Quantification by Combining Scallop and Salmon

We recommend users to perform RNA-seq quantification using the combination of Scallop and Salmon. This pipeline involves the following steps:

Step 1: Align the reads to a reference genome (for example, with TopHat2, STAR, or HISAT2) to obtain the (sorted) reads alignment file sort.bam.

Step 2: Assemble the expressed transcripts with Scallop:

scallop -i sort.bam -o scallop.gtf

The assembled transcripts will be written to scallop.gtf.

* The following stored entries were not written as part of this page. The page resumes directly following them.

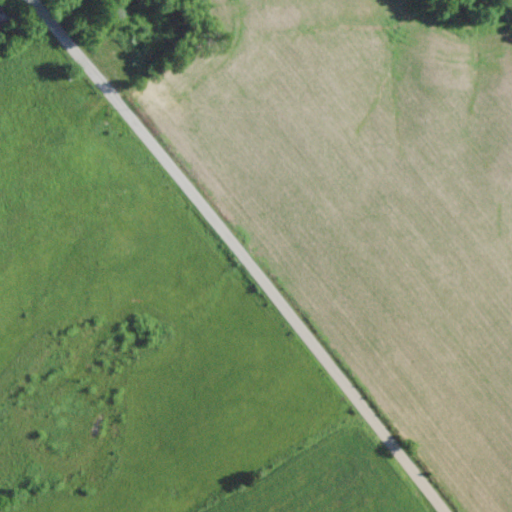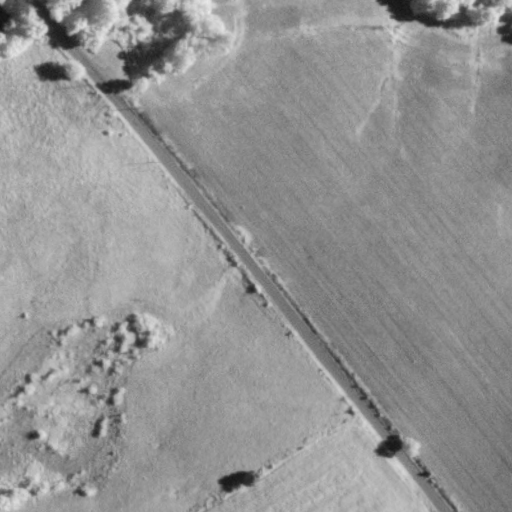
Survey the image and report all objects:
building: (2, 21)
road: (267, 256)
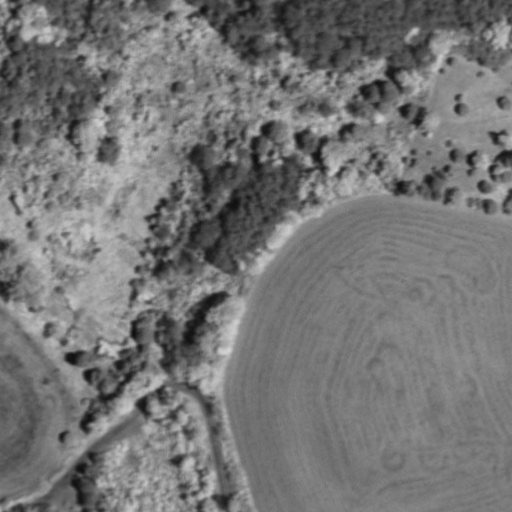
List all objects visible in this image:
road: (212, 437)
road: (94, 447)
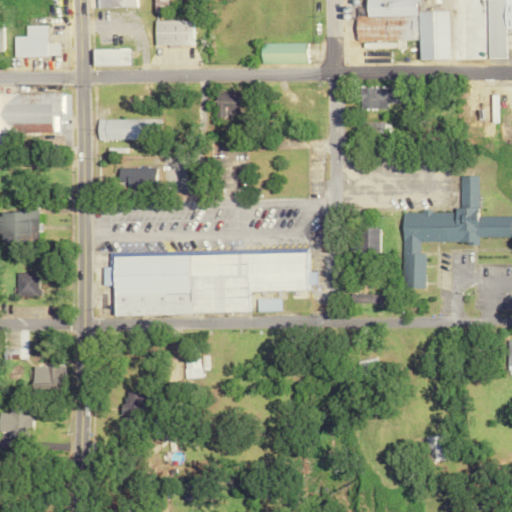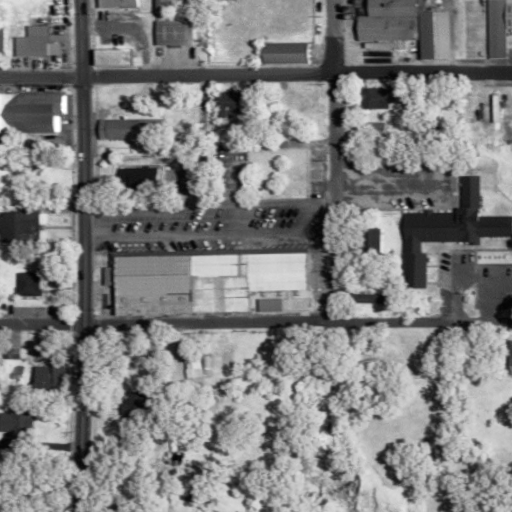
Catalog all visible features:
building: (114, 3)
building: (158, 5)
building: (496, 26)
building: (171, 32)
building: (430, 35)
building: (0, 39)
building: (33, 42)
building: (281, 52)
building: (109, 56)
road: (256, 74)
building: (376, 97)
building: (222, 105)
building: (29, 113)
building: (373, 127)
building: (126, 129)
road: (194, 139)
road: (329, 160)
building: (134, 175)
road: (190, 204)
road: (316, 204)
road: (301, 216)
building: (444, 224)
building: (17, 226)
building: (443, 230)
road: (188, 232)
building: (368, 240)
road: (78, 255)
building: (209, 275)
building: (197, 281)
building: (26, 282)
building: (25, 283)
building: (369, 295)
building: (368, 298)
building: (266, 304)
road: (255, 321)
building: (10, 351)
building: (508, 356)
building: (366, 366)
building: (46, 375)
building: (131, 404)
building: (14, 424)
building: (435, 448)
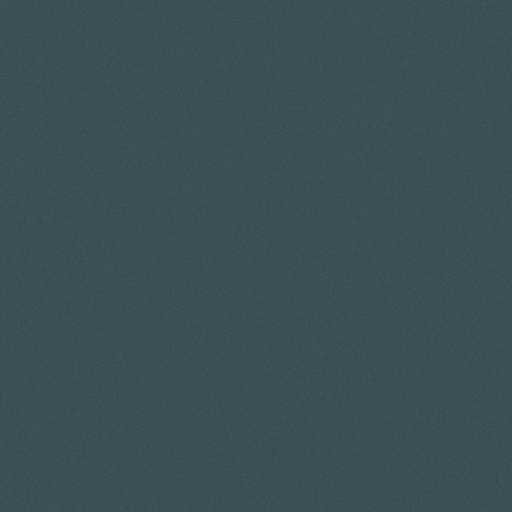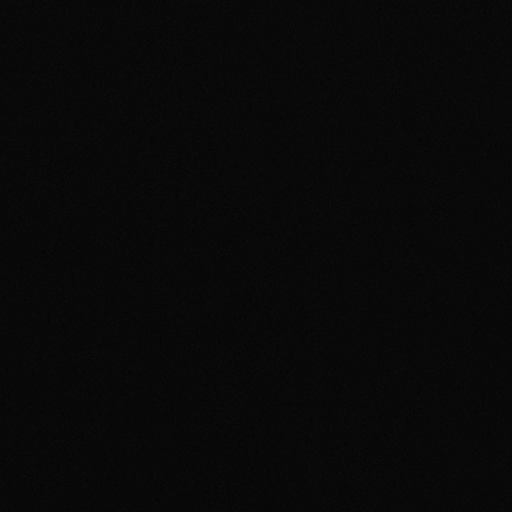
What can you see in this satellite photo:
wastewater plant: (256, 256)
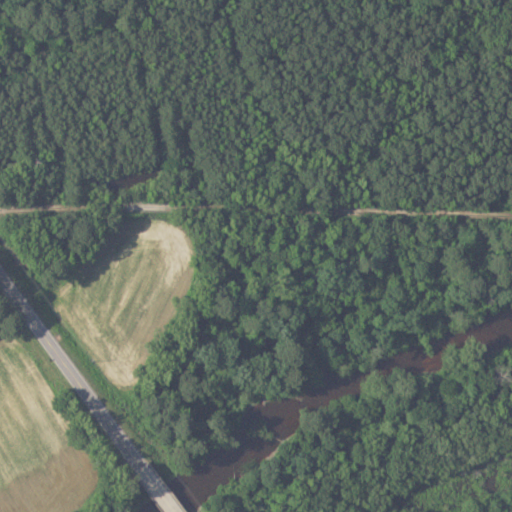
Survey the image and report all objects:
road: (256, 225)
road: (70, 366)
river: (334, 411)
road: (158, 489)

Step 3: Use gffcompare to evaluate the assembled transcripts using a reference annotation:

gffcompare -o gffall -r reference.gtf scallop.gtf

where reference.gtf is the reference annotation file (for example, ensembl annotation). This command will generate a file gffall.scallop.gtf.map defining which transcripts in scallop.gtf can be found in the reference.gtf.

Step 4: Union the assembled transcripts with the reference transcriptome. Specifically, First, use our tool gtfcuff to fetch the transcripts that are only in scallop.gtf:

gtfcuff puniq gffall.scallop.gtf.tmap scallop.gtf reference.gtf unique.gtf

The uniquely expressed transcripts (i.e., those are in scallop.gtf but not in reference.gtf) will be written to unique.gtf. Second, extract the cDNA sequences of the transcripts in unique.gtf from a reference genome using tool gffread:

gffread unique.gtf -g genome -w unique.fa

where genome is the reference genome, for example ensembl reference genome. The cDNA sequences of the uniquely assembled transcripts (i.e., those in unique.gtf) will be written to unique.fa. Finally, merge unique.fa and the reference transcriptome to obtained the extended transcriptome:

cat unique.fa reference.fa > union.fa

where reference.fa is the reference transcriptome (i.e., the cDNA sequences of the transcripts in reference.gtf), for example, ensembl cDNA sequences. The extended transcriptome will be written to union.fa.

Step 5: Run Salmon to quantify with respect to the above extended transcriptome. First, create Salmon index:

salmon index -t union.fa -i salmon.index -p 4

After that we can quantify:

salmon quant -i salmon.index -1 fastq-file1 -2 fastq-file2 -p 4

The main quantification file will appear as salmon.quant/quant.sf. Please refer to Salmon documentation for more advanced usage.